• [Material provided]:
------

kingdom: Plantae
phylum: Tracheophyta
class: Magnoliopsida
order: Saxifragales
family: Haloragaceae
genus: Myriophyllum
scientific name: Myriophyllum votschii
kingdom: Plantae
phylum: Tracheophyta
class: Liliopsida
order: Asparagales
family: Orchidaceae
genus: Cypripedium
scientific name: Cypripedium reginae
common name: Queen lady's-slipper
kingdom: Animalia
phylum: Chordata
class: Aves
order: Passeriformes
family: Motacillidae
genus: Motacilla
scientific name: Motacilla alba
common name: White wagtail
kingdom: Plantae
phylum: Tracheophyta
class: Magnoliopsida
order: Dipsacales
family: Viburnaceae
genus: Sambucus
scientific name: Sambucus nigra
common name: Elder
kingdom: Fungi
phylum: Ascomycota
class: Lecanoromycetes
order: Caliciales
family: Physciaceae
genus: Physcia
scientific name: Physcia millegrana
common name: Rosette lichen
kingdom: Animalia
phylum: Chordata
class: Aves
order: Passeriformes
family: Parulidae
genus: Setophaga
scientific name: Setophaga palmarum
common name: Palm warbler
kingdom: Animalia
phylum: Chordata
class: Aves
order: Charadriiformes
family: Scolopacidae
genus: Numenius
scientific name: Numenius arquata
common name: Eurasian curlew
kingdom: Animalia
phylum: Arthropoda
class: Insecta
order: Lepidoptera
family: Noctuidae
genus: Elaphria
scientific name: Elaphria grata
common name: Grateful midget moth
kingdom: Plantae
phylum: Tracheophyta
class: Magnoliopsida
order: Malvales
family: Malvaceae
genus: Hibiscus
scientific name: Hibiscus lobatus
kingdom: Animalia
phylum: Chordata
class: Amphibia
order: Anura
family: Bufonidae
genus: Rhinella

------

• [Instruction]: Format the material as a numbered list, from its first line through the line containing "order: Dipsacales", and leave out any blank lines.

• [The response]:
1. kingdom: Plantae
2. phylum: Tracheophyta
3. class: Magnoliopsida
4. order: Saxifragales
5. family: Haloragaceae
6. genus: Myriophyllum
7. scientific name: Myriophyllum votschii
8. kingdom: Plantae
9. phylum: Tracheophyta
10. class: Liliopsida
11. order: Asparagales
12. family: Orchidaceae
13. genus: Cypripedium
14. scientific name: Cypripedium reginae
15. common name: Queen lady's-slipper
16. kingdom: Animalia
17. phylum: Chordata
18. class: Aves
19. order: Passeriformes
20. family: Motacillidae
21. genus: Motacilla
22. scientific name: Motacilla alba
23. common name: White wagtail
24. kingdom: Plantae
25. phylum: Tracheophyta
26. class: Magnoliopsida
27. order: Dipsacales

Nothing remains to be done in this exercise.